[ Editor's note: The following is a guest commentary by Joe Galloway, the long-time war correspondent who co-authored "We Were Soldiers Once-And Young" with Lt. Gen. (ret) Hal Moore.]
Wednesday, March 29, was National Vietnam Veterans Day, and communities across the country said a heart-felt WELCOME HOME to the men and women they sent off to war half a century ago, but forgot to honor when they came home.
Those communities are helped and encouraged in welcoming home their veterans by the Vietnam War 50th Anniversary Commemoration project, chartered by Congress and operated by the Office of the Secretary of Defense, not just on March 29 but every day for a decade that runs from 2015 through 2025.
I have the very real pleasure of working for the Commemoration as a consultant, travelling the country doing film interviews with Vietnam veterans of all ranks and all branches of service. The stories we are capturing bring laughter and tears. For many of the men and women this is the first time they have opened up and told their very personal stories of going to war.
From every veteran interviewed I learn something about the Vietnam War that I didn’t know, even after doing four tours covering Vietnam as a war correspondent and reading the hundreds of books on that war of our youth that fill the shelves of my library.
It is a matter of pleasure…and pride…and tears, capturing their stories. I have a feeling that we must capture their stories before they are lost forever.
We are dragging up memories that are fading fast. The Vietnam War Commemoration is healing old wounds, and I can't think of anything I would rather be doing at this point in my life.
A former Army company commander in San Francisco recalls being ordered to take his troops into Hue City during the horrendous battles of Tet 1968. Darkness fell before he could get his company across a canal bridge, and they were ordered to spend the night near the bridge and cross the canal the next morning.
The captain awoke at first light and saw, reaching out of the earth beside his head, a human hand. He and his men began digging and soon unearthed the body that had beckoned to him. And then another and yet another. They dug up over 180 bodies in that mass grave, most of them with hands bound and a single executioner's bullet in the back of their heads. Among them were four French nuns.
Joe Galloway in Danang, Vietnam, in 1965.
This was the first discovery of mass graves around the old Imperial capital of Hue that eventually would reveal more than 3,000 Vietnamese civil servants, policemen, soldiers who had been rounded up and executed by North Vietnamese Army and Communist Viet Cong when they seized Hue.

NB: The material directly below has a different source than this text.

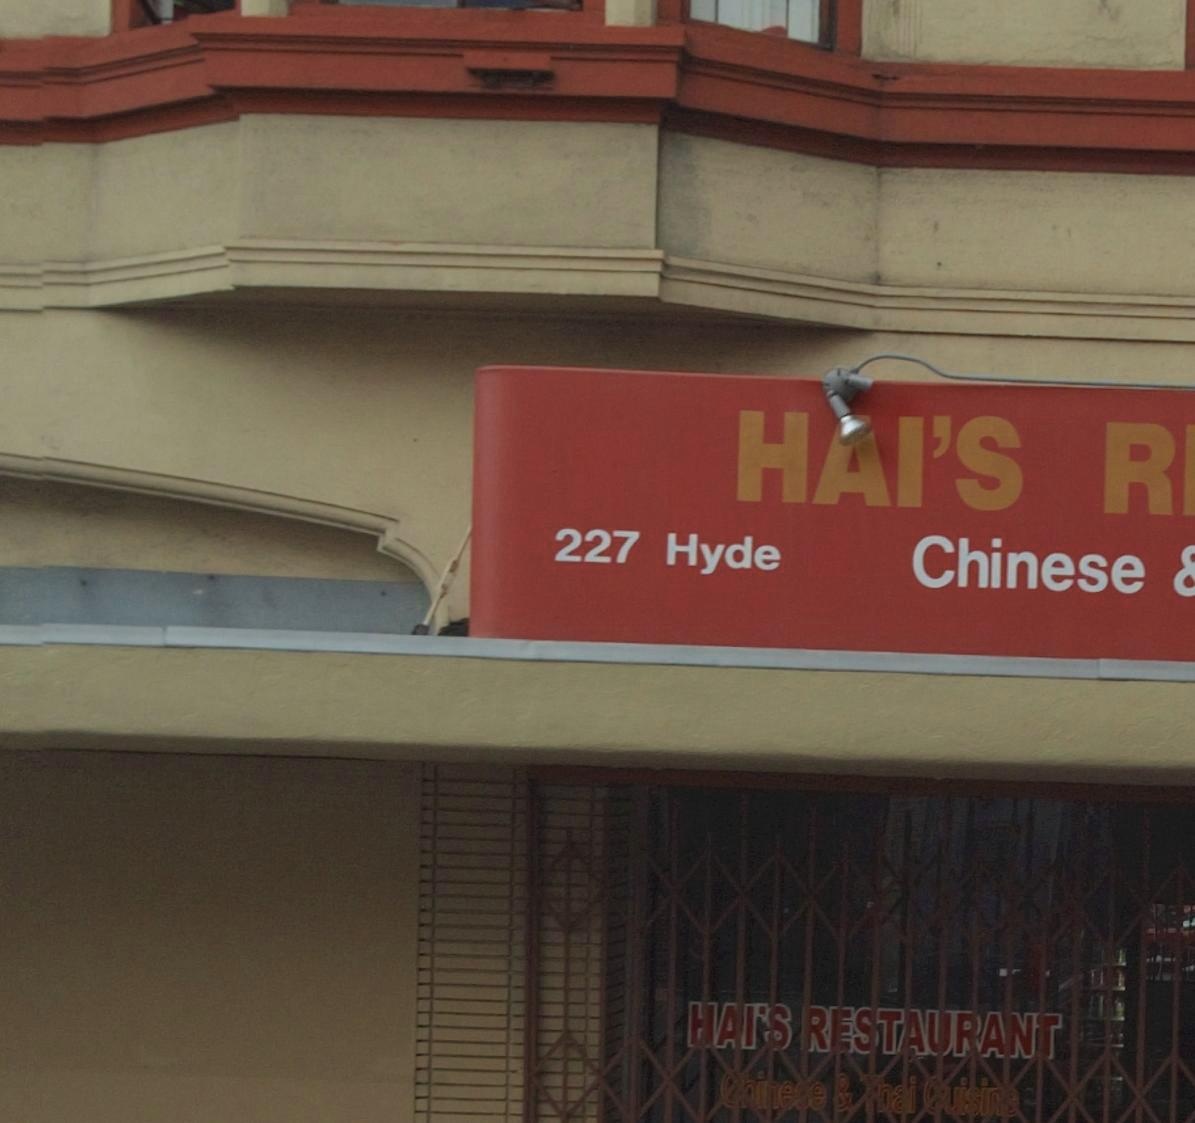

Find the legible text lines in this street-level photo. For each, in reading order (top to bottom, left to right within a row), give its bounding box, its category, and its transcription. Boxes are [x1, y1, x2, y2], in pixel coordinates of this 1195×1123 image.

[734, 407, 1178, 519] BusinessName: H*I'S R
[552, 527, 642, 565] StreetNumber: 227
[665, 531, 783, 577] StreetName: Hyde
[910, 531, 1150, 595] BusinessName: Chinese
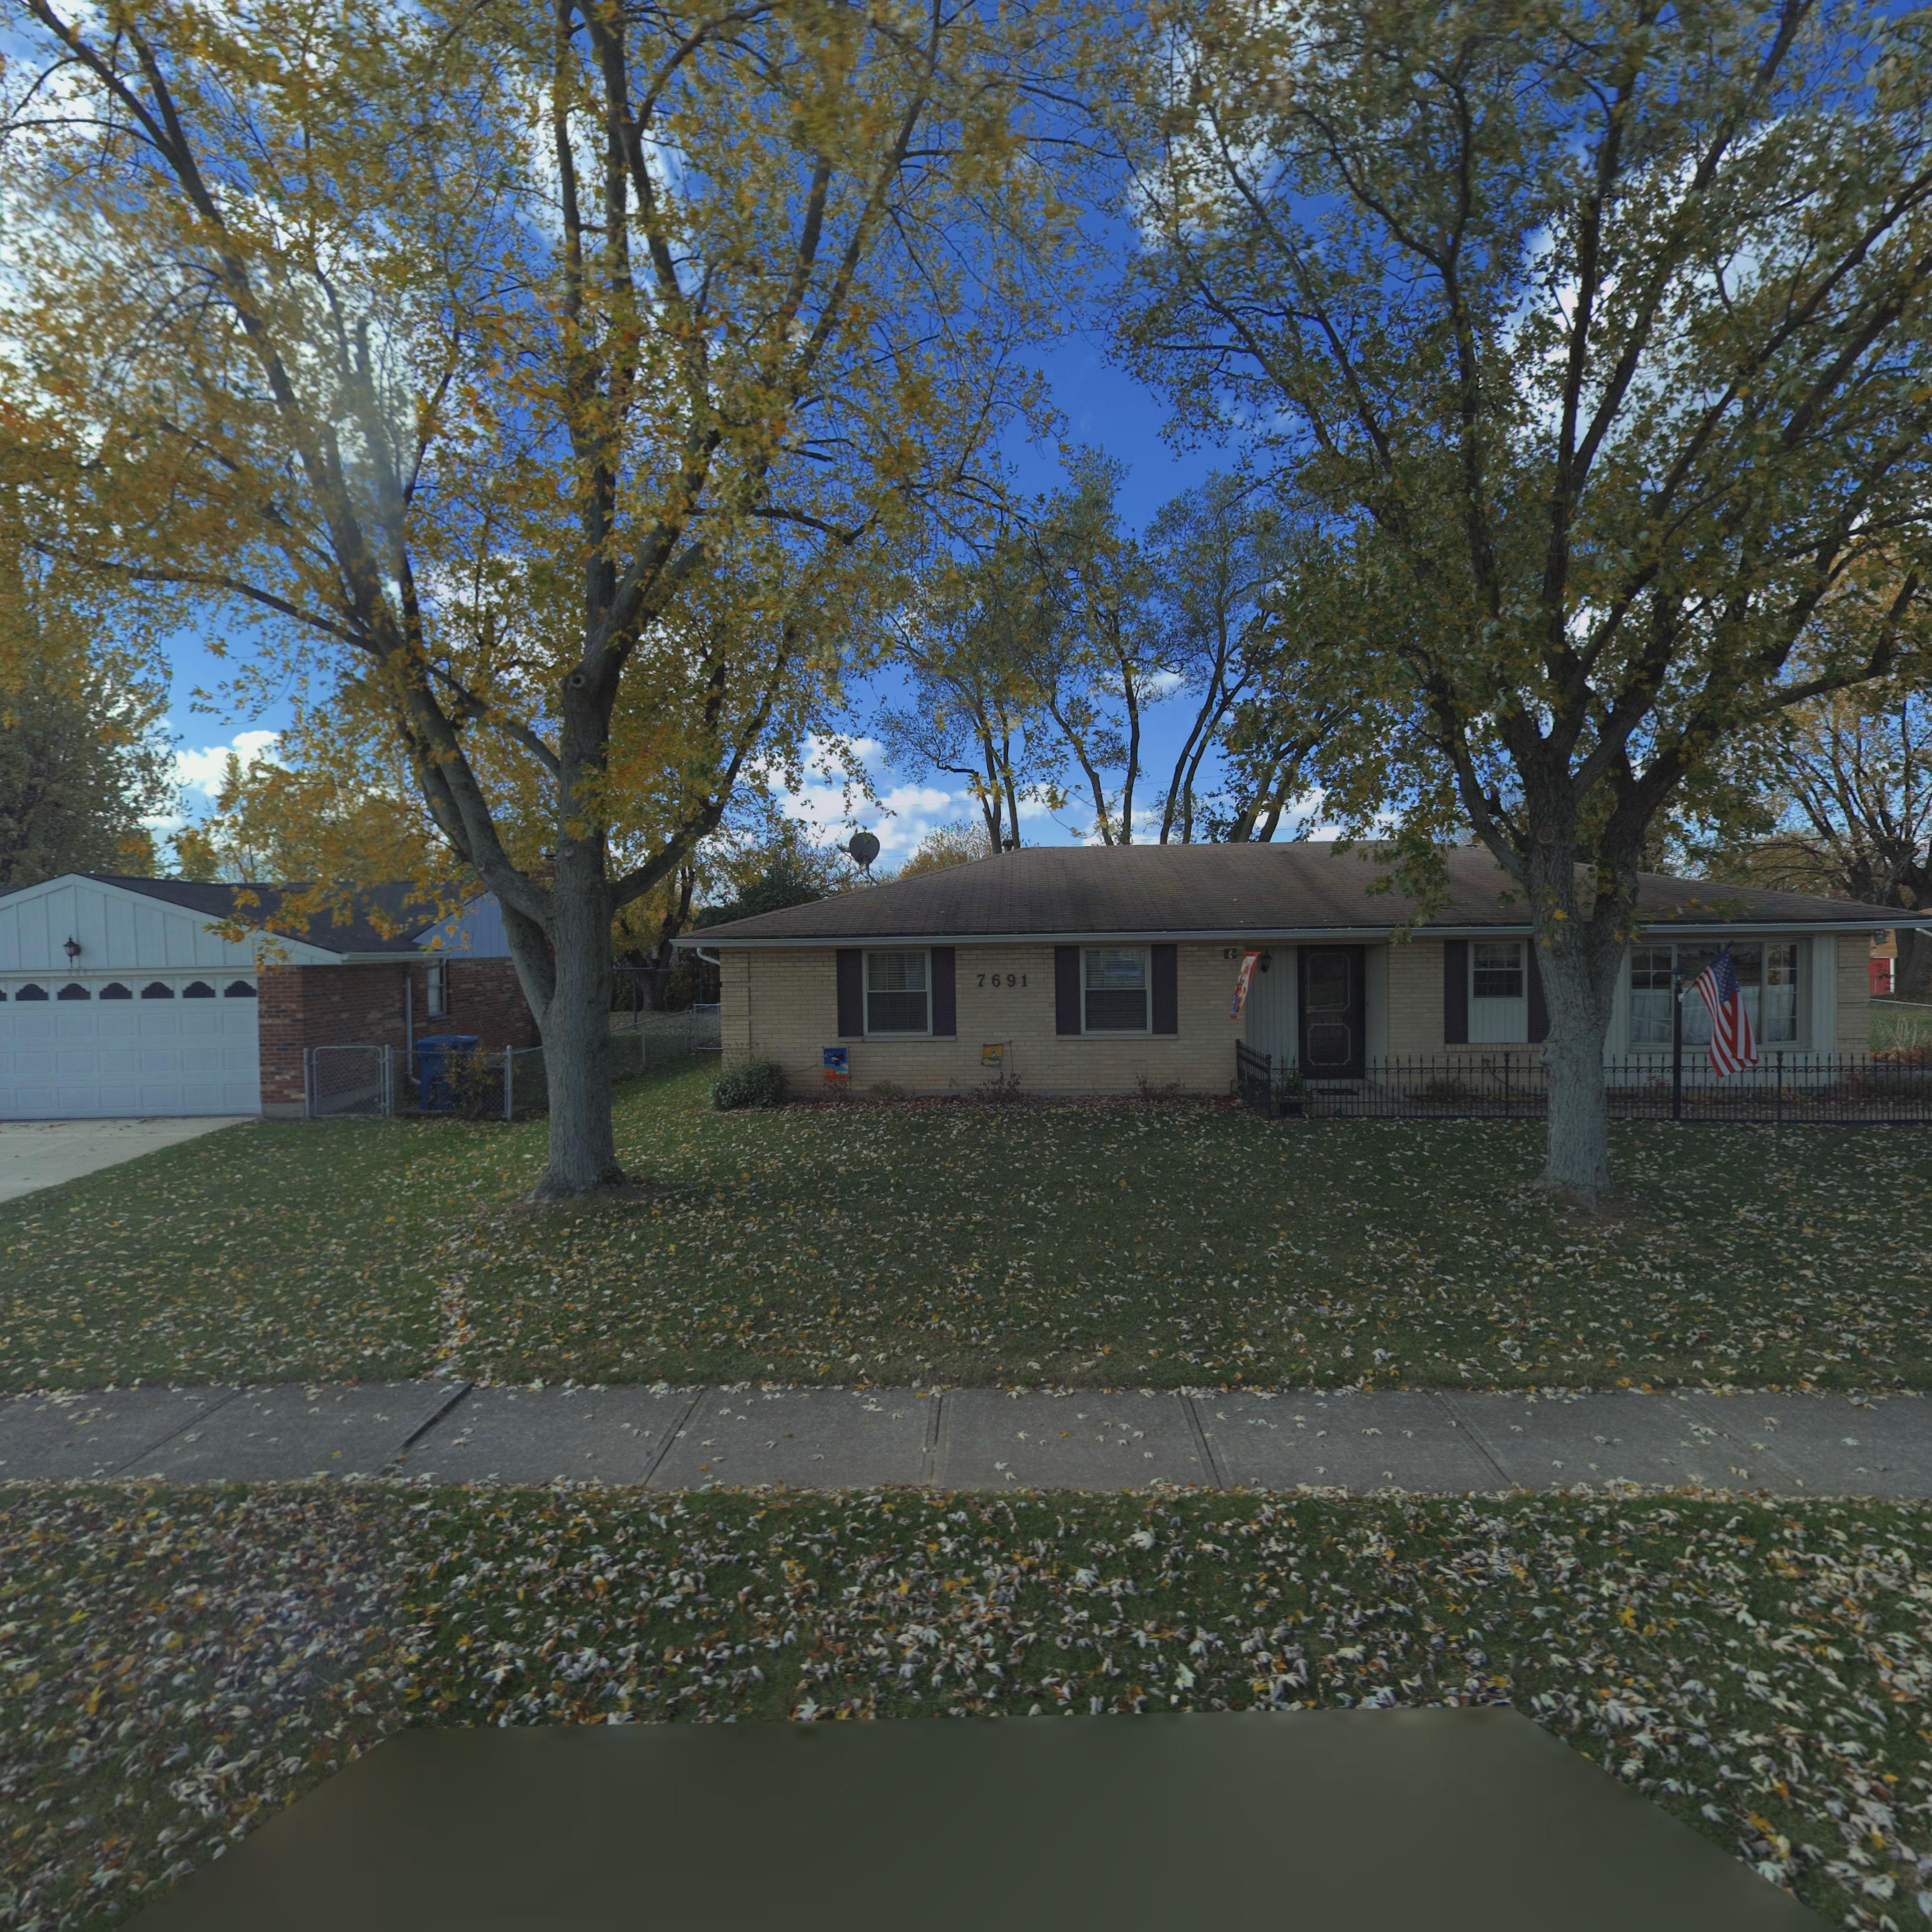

The Army captain carried the memory of that beckoning hand and the sight of all those bodies with him for nearly half a century. Now he could tell his story.
To date we have more than 326 one- to two-hour interviews in the can and we are continuing to schedule the trips and the interviews with the veterans. We can only capture the stories of a relatively few veterans but they speak for the three million men and women who served in the Vietnam War – and for the five million more who wore the uniform and served elsewhere around the world at that time.
The interviews will eventually be shared, unedited, with the Library of Congress Veterans History Project where they will be available to researchers for decades to come. Long after the last Vietnam veteran has gone to rest their voices can still be heard.
During a ceremony at the Vietnam Veterans Memorial in Washington DC on Memorial Day in 2012 President Obama said: "One of the most painful chapters in our history was Vietnam – most particularly how we treated our troops who served there. You came home and were denigrated when you should have been celebrated. It was a national shame…and we resolve that it will not happen again."
Key to the Commemoration's achieving its primary mission of welcoming home these veterans is the hometown-centered Commemorative Partner Program. To date more than 10,000 organizations at all levels have committed to holding two events per year recognizing and honoring Vietnam veterans and their families in their communities.